Task data:
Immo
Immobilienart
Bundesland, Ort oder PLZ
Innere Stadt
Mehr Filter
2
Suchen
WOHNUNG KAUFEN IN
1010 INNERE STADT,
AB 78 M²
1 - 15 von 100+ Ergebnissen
* * *
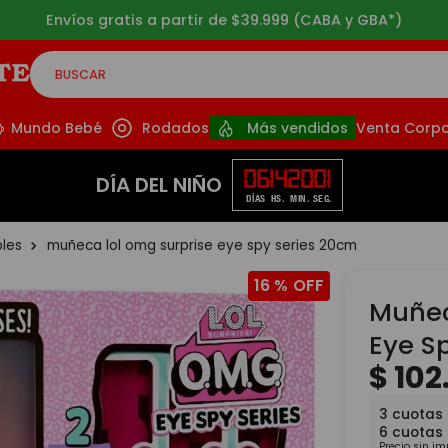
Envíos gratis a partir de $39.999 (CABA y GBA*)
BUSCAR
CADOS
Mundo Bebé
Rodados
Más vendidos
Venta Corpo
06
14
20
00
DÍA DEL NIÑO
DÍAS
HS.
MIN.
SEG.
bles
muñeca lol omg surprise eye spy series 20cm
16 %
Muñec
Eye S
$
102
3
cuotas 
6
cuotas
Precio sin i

Written task: Please rewrite everything from the line containing "Envíos gratis a" down to the line containing "Precio sin i", changing "cuotas" to "pagos" and keeping all else unchanged.

Answer to the exercise:
Envíos gratis a partir de $39.999 (CABA y GBA*)
BUSCAR
CADOS
Mundo Bebé
Rodados
Más vendidos
Venta Corpo
06
14
20
00
DÍA DEL NIÑO
DÍAS
HS.
MIN.
SEG.
bles
muñeca lol omg surprise eye spy series 20cm
16 %
Muñec
Eye S
$
102
3
pagos 
6
pagos
Precio sin i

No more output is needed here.